Oh yeah, more about Sadako’s rapist. So he comes into her house at night, robs her, then rapes her, and it’s pretty brutal. It’s always interesting to see something in a film that makes you uncomfortable, which the director must have known would make you uncomfortable, so you’re being shown something uncomforting for a reason. Eventually, the rapist leaves and Sadako thinks about killing herself, as any honorable Japanese woman would do (something I think director Imamura was making fun of, the “Japanese code,” that is). But the rest of the film, he keeps following her and trying to talk to her. He says he loves her over and over again and tries to get her to run away with him to Tokyo. But then we learn he has heart problems and need his ampule when his heart decides to attack him. This Criterion essay pointed out that basically every man in the film is sick and kind of close to dying and are trying to control a perfectly healthy woman. Among other things, I’m using that Criterion essay a lot to just help me piece together what I just watched.

Let’s try to piece together this structure. I mentioned before that the film has flashbacks and dream sequences but it doesn’t rely on them. Honestly, you probably could take them out. But! I liked them. I do think they added more to the story, especially Riichi and Sadako’s background. Whatever, leave them in. I like a film that takes risks. Then the rest of the film seems… episodic? But it’s not really. The rapist scene happens ten minutes in and the story unfolds from there. There isn’t much of a conventional plot. It’s almost like a Tarantino film, in that way. I remember watching a Tarantino interview on Charlie Rose and he was talking about how American films at the time were very predictable. As in you could watch the first ten minutes and knew exactly what was going to happen because American films have been stuck in this storytelling rut. He then went on to say that foreign films at the time (around 1994) were great at introducing a story and letting it unfold in front of you, rather than very structured Catalyst On Page 10 American films. I’d put Intentions of Murder in the latter category. Yes, there is a plot, but also not really. We more just follow Sadako (more on that in a second) after she’s been raped and how it changes her life. Sadako slowly, slowly changes into the woman at the end of the film because of the seemingly loose story. But that seemingly loose story comes together. There’s zero way this film would have the ending it had if it had not created all these small characters tensions. For example, Riichi’s mistress follows Sadako and her rapist near the end of the film, thinking Sadako is cheating on Riichi. We know Sadako’s character motivation because we’re with her most of the film, we know the rapist’s motivation because he told Sadako, and we know Riichi’s mistress’ motivation because of what she told Riichi. I’m just now realizing how amazing this is. The seemingly plotless film built up these character tensions and motivations and allowed the last twenty-ish minutes to have the smallest amount of dialogue in the film, which holy shit, that’s so brilliant!!!
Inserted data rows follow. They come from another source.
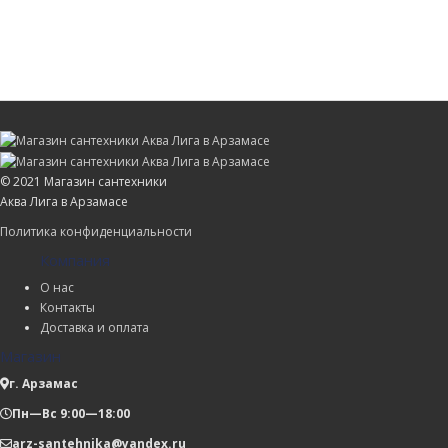
© 2021 Магазин сантехники
Аква Лига в Арзамасе
Политика конфиденциальности
Компания
О нас
Контакты
Доставка и оплата
Магазин
г. Арзамас
Пн—Вс 9:00—18:00
arz-santehnika@yandex.ru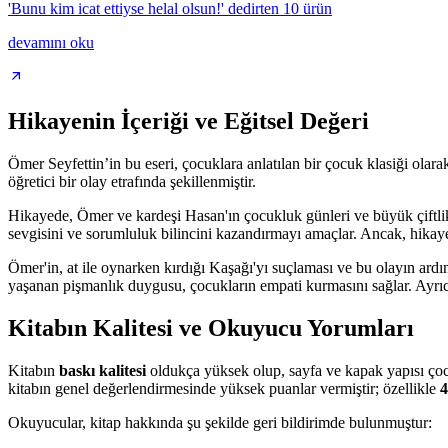
'Bunu kim icat ettiyse helal olsun!' dedirten 10 ürün
devamını oku
Hikayenin İçeriği ve Eğitsel Değeri
Ömer Seyfettin’in bu eseri, çocuklara anlatılan bir çocuk klasiği olar
öğretici bir olay etrafında şekillenmiştir.
Hikayede, Ömer ve kardeşi Hasan'ın çocukluk günleri ve büyük çiftlikte
sevgisini ve sorumluluk bilincini kazandırmayı amaçlar. Ancak, hikay
Ömer'in, at ile oynarken kırdığı Kaşağı'yı suçlaması ve bu olayın ard
yaşanan pişmanlık duygusu, çocukların empati kurmasını sağlar. Ayrıca
Kitabın Kalitesi ve Okuyucu Yorumları
Kitabın
baskı kalitesi
oldukça yüksek olup, sayfa ve kapak yapısı çocuk
kitabın genel değerlendirmesinde yüksek puanlar vermiştir; özellikle
4
Okuyucular, kitap hakkında şu şekilde geri bildirimde bulunmuştur: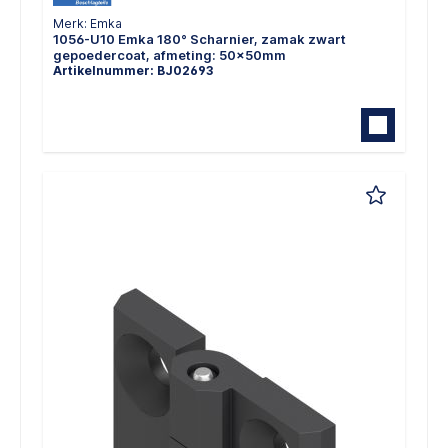
Merk: Emka
1056-U10 Emka 180° Scharnier, zamak zwart
gepoedercoat, afmeting: 50x50mm
Artikelnummer: BJ02693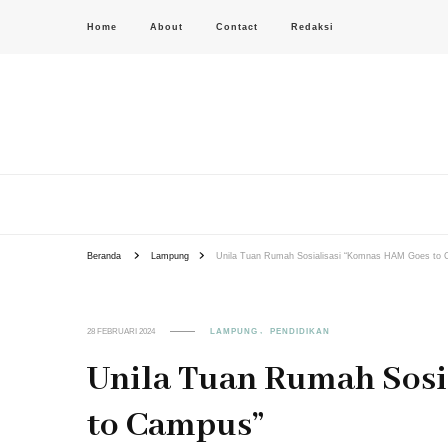
Home
About
Contact
Redaksi
PAS-S.COM – KoPI
Beranda
Lampung
Unila Tuan Rumah Sosialisasi “Komnas HAM Goes to
28 FEBRUARI 2024
LAMPUNG
PENDIDIKAN
Unila Tuan Rumah Sos
to Campus”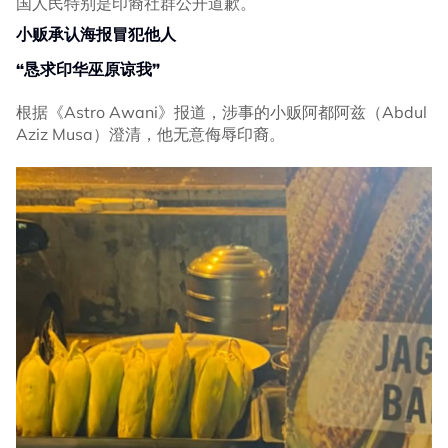
国人民特别是印裔社群公开道歉。
小贩承认海报冒犯他人
“恳求印华巫原谅我”
根据《Astro Awani》报道，涉事的小贩阿都阿兹（Abdul
Aziz Musa）澄清，他无意侮辱印裔。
Also, I take back what I said about the flashbacks before, they definitely are needed to create the backstory of some of the things that happen later in the film. Sorry, it’s a long film and I’ve only watched it once and I just remembered how important the flashbacks are.
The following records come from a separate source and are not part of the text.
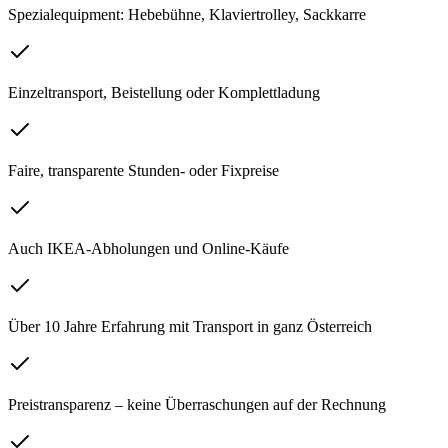
Spezialequipment: Hebebühne, Klaviertrolley, Sackkarre
Einzeltransport, Beistellung oder Komplettladung
Faire, transparente Stunden- oder Fixpreise
Auch IKEA-Abholungen und Online-Käufe
Über 10 Jahre Erfahrung mit Transport in ganz Österreich
Preistransparenz – keine Überraschungen auf der Rechnung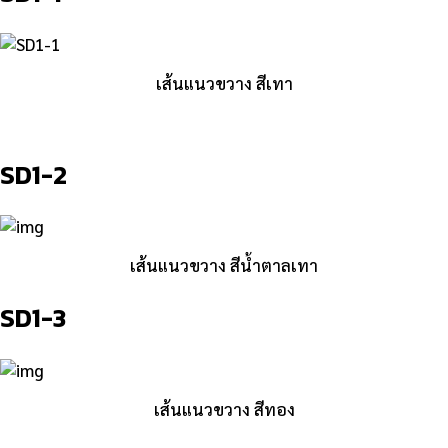
เส้นแนวขวาง สีเทา
SD1-2
เส้นแนวขวาง สีน้ำตาลเทา
SD1-3
เส้นแนวขวาง สีทอง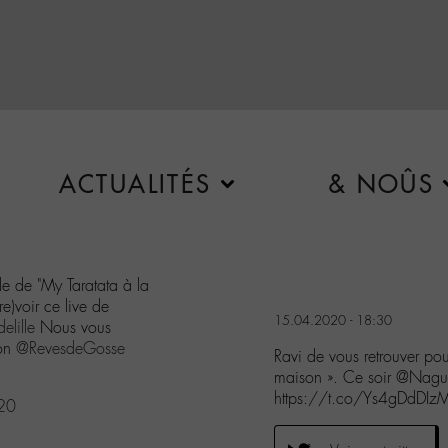
ACTUALITÉS
& NOÛS
de de "My Taratata à la
e)voir ce live de
15.04.2020 - 18:30
elille
Nous vous
ion
@RevesdeGosse
Ravi de vous retrouver po
maison ». Ce soir @Nagui
https://t.co/Ys4gDdDIz
020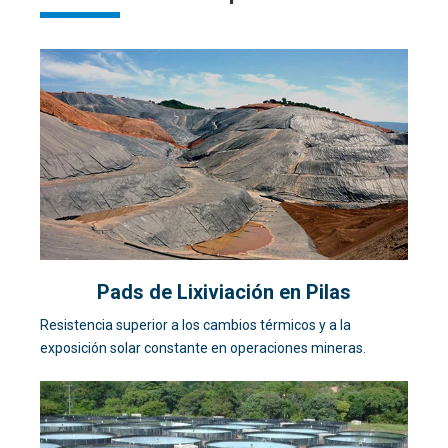
Pads de Lixiviación en Pilas
Resistencia superior a los cambios térmicos y a la
exposición solar constante en operaciones mineras.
There are some crazy beautiful shots in this film. One that I’m still thinking about is when Sadako gets off a train and it suddenly starts snowing. And the fantastic combination of long takes with quick cuts. And the use of tripod shots with long dolly takes with handheld that makes sense. Man, this film was really thought out.

The more I write about this film, the more I like it and notice how amazing it is. I look forward to watching this again. This is total rule-breaking cinema. I wonder if anyone could get away with making a film like this today.